# receivers with Audyssey MultiEQ XT



## aLittletank (Dec 25, 2011)

I am looking into a receiver upgrade from my Denon 1910 for two main reasons that I find lacking with my current reciever.
Something that can properly adjust my subwoofer with Audyssey MultiEQ XT
&
GUI over HDMI.

I have looked at the Denon 2112 but am open to other suggestions or even other brands.


----------



## tonyvdb (Sep 5, 2007)

The Onkyo 809 hands down is the best receiver available for under $1000


----------



## MikeBiker (Jan 3, 2010)

The Onkyo 709 has MultiEQ XT and a nice GUI.


----------



## KalaniP (Dec 17, 2008)

I believe Onkyo and Denon are the only two major players (there could be some tiny boutique ones out there, who knows) who use Audyssey.
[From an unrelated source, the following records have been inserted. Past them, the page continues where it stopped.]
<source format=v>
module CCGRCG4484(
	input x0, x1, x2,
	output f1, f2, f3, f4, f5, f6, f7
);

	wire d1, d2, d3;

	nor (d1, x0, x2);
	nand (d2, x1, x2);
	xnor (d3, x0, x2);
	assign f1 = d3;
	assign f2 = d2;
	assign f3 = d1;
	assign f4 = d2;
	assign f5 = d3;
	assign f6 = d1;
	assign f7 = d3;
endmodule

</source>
Pioneer uses MCACC and Yamaha uses YPAO, god only know what Sony uses, if anything. That pretty much covers the major players.
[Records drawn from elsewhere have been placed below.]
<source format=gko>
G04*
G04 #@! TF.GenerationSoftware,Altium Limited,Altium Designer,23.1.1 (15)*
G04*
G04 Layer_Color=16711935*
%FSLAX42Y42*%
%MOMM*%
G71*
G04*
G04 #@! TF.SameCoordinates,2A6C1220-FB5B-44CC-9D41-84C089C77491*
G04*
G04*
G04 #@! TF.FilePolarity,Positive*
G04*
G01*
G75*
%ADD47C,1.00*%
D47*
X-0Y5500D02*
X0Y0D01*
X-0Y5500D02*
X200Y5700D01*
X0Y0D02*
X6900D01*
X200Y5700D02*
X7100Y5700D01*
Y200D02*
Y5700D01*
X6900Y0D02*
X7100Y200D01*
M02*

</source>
In the Denon lineup, the lower end 1712 also has Audyssey MultiEQ XT, but, oddly, they skip it in the 1912. The 2212 and higher models all have it. Last year's 4311 definitely has it, but I'm not sure about the lower models.


----------



## tonyvdb (Sep 5, 2007)

Dont forget Integra but they are just higher end Onkyo for the most part.


----------



## KalaniP (Dec 17, 2008)

tonyvdb said:


> Dont forget Integra but they are just higher end Onkyo for the most part.
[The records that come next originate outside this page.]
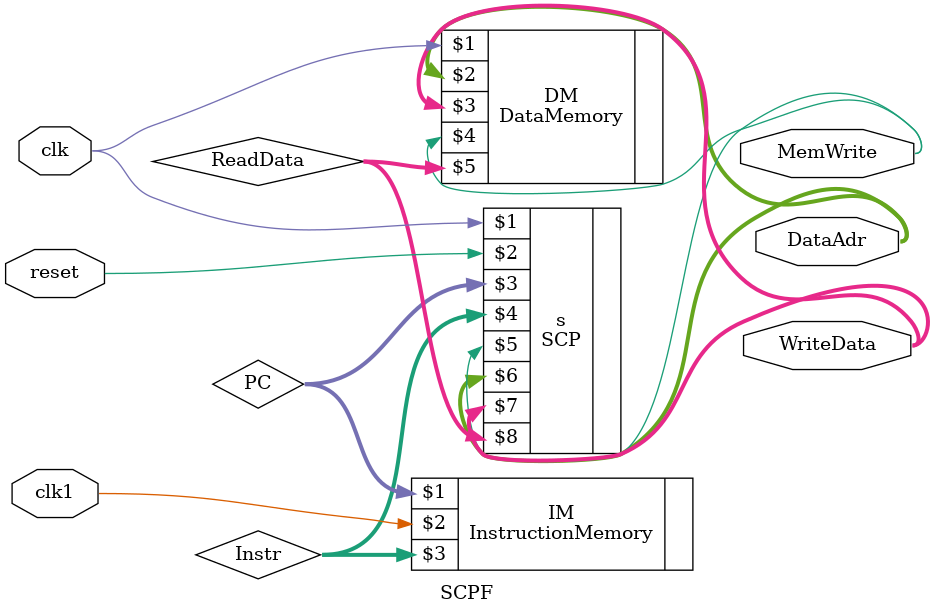
<source format=v>
module SCPF(input clk, reset, clk1,
           output [31:0] WriteData, DataAdr,
           output MemWrite);
    wire [31:0] PC, Instr, ReadData;
    
    SCP s(clk, reset, PC, Instr, MemWrite, DataAdr,  WriteData, ReadData);
    InstructionMemory IM(PC,clk1, Instr);
    DataMemory DM(clk, DataAdr, WriteData, MemWrite, ReadData);
	 
 endmodule
</source>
True, and I guess there is also Marantz, which is essentially a rebadged Denon.


----------



## Jungle Jack (Jul 28, 2009)

Hello,
Indeed. Onkyo and Denon are the main manufacturers of Audyssey equipped AVR/SSP's. NAD also uses Audyssey.

NAD is somewhat at the dividing line between Mainstream and Boutique with far, far smaller distribution, but Worldwide availability. I am a big fan of the Amplifier Stages. However value and reliability are often brought into question;

I personally think the 709 is a ridiculous value. It is priced (street prices) not that far off from an Entry Level AVRs. For under $600, you get Preamp Outputs MultEQ XT (there has not been a 700 Series with XT since the 705 with all between using plain MultEQ), THX Post Processing, and a very impressive Amplifier Stage. I still cannot believe how impressive its Feature Set is.
Cheers,
JJ


----------



## jmschnur (May 31, 2011)

Isn't Outlaw about to one out with an Audyssey receiver?


----------



## tonyvdb (Sep 5, 2007)

The problem with Outlaw and Emotiva is that they are so slow in developing and coming out with a Pre-Pro that by the time they do they are behind everyone else as far as whats "new" for features.


----------



## Jungle Jack (Jul 28, 2009)

jmschnur said:


> Isn't Outlaw about to one out with an Audyssey receiver?


Hello,
Outlaw has shown a prototype SSP that offers Audyssey XT32, that if proven stable, I am pretty much definitely going to buy. It has been announced for some time which is somewhat scary as they have already had one SSP that made it to Announcement, Prototypes, Beta Testing, and I think Pre Orders only to be cancelled. It was heavily based off the Sherwood/Newcastle R-972 and also used the quite intriguing Trinnov EQ.
Cheers,
JJ


----------



## aLittletank (Dec 25, 2011)

So What would the onkyo 709 have that the Denon 2112 does not have? Also I had heard of Onkyo avrs having HDMI handoff issues in previous years. Has this issue come up with the 709?

Thanks for the help


----------



## sholling (Oct 6, 2010)

aLittletank said:


> So What would the onkyo 709 have that the Denon 2112 does not have? Also I had heard of Onkyo avrs having HDMI handoff issues in previous years. Has this issue come up with the 709?
> 
> Thanks for the help


I have a 606, 707, 906, and 809 and I've had no HDMI issues so far. With upconversion turned on my old 906 was a bit slow and noisy when switching sources but my 809 is quick and smooth. The main complaint in older Onkyos was heat but that's the price you pay for a really capable amplifier section. The new models have a built in cooling fan to address those concerns.


----------



## tonyvdb (Sep 5, 2007)

No receiver is less or more prone to the HDMI Handshake issues, Its all depends on the HDMI cables you use, equipment you are using as a source and the display. I have an Onkyo 805 and never have issues with the handshake. 
The 709 has a much stronger amplification section than the Denon, THX certification giving you some very useful processing modes and a nicer remote control.


----------



## Jungle Jack (Jul 28, 2009)

Hello,
I too have been using Onkyo AVR's for the past 5 years and have had zero Handshake issues. And in a huge shock, I am in total agreement with Tony.
Cheers,
JJ


----------